I’m on “snow day” duty today, but check out this great piece by Julia Ioffe on the subject of Vlad’s press conference yesterday and what it showed about his grip on reality:

Gone was the old Putin, the one who loves these kinds of press events. He’d come a long way from the painfully awkward gray FSB officer on Larry King, a year into his tenure. He had grown to become the master of public speaking, who had turned his churlish, prison-inflected slang to his benefit. A salty guy in utter command of a crowd. That Putin was not the Putin we saw today. Today’s Putin was nervous, angry, cornered, and paranoid, periodically illuminated by flashes of his own righteousness. Here was an authoritarian dancing uncomfortably in his new dictator shoes, squirming in his throne.

For the last few years, it has become something like conventional knowledge in Moscow journalistic circles that Putin was no longer getting good information, that he was surrounded by yes-men who created for him a parallel informational universe. “They’re beginning to believe their own propaganda,” Gleb Pavlovsky told me when I was in Moscow in December. Pavlovsky had been a close advisor to the early Putin, helping him win his first presidential election in 2000. (When, in 2011, Putin decided to return for a third term as president, Pavlovsky declared the old Putin dead.) And still, it wasn’t fully vetted information. We were like astronomers, studying refractions of light that reached us from great distances, and used them to draw our conclusions.

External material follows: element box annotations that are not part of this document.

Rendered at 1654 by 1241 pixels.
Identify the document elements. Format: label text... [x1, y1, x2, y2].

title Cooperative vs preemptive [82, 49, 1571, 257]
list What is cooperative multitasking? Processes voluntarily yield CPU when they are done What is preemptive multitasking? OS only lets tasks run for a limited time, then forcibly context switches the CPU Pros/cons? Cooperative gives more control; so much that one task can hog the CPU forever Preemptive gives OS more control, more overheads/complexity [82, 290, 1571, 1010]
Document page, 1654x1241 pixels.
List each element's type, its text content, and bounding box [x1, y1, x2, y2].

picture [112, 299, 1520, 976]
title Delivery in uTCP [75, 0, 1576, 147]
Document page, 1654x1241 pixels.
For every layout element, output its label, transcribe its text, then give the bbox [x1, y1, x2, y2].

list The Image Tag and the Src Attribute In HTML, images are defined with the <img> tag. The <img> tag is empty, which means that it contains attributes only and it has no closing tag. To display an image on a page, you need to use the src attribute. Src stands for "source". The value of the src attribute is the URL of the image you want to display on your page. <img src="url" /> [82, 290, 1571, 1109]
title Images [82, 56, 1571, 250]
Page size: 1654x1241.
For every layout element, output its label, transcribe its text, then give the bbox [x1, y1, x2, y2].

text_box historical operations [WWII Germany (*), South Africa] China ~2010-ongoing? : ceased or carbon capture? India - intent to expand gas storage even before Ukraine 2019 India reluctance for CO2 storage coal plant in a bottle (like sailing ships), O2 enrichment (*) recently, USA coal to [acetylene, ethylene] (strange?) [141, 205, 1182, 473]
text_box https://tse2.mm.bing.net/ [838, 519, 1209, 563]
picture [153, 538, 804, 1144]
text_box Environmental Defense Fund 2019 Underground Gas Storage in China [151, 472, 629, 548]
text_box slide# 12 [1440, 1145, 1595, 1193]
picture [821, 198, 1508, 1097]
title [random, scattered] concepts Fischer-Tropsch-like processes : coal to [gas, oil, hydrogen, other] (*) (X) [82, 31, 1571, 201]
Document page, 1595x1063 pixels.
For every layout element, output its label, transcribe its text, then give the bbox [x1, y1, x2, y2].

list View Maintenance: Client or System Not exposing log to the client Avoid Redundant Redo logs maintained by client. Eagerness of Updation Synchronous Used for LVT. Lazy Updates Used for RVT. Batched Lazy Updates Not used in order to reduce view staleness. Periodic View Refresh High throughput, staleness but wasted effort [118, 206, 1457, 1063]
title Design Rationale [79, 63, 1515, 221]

Today’s performance, though, put all that speculation to rest. Merkel was absolutely right: Putin has lost it. Unfortunately, it makes him that much harder to deal with.

When I argue that Putin doesn’t strike me as being all that astonishingly brilliant, that doesn’t mean he couldn’t make serious trouble for everybody anyway. But I don’t think he’s done himself any long-term favors with what he’s doing in Crimea, and I certainly see no evidence that he’s brilliantly thinking 20 moves ahead of the rest of the world. What’s saving him from serious reprisal right now is corrupt European fecklessness, and it’s not like you have to be Nostradamus to predict that.


One thought on “Putin’s state of mind

  1. Corrupt European Fecklessness?

    Say it ain’t so, Dave!

    I don’t have much time sink into the Rightie blogs these days, so my “Huh! What?” reactions are confined to the Lefties who are tarring Senator Kerry with the sins of the Bush administration foreign policy – which boils down, so far as I can see, to the point that the evil of invading Iraq forbids us from criticizing the invasion of the Crimea.

    Which is at the very least an astonishing oversimplification of the crisis.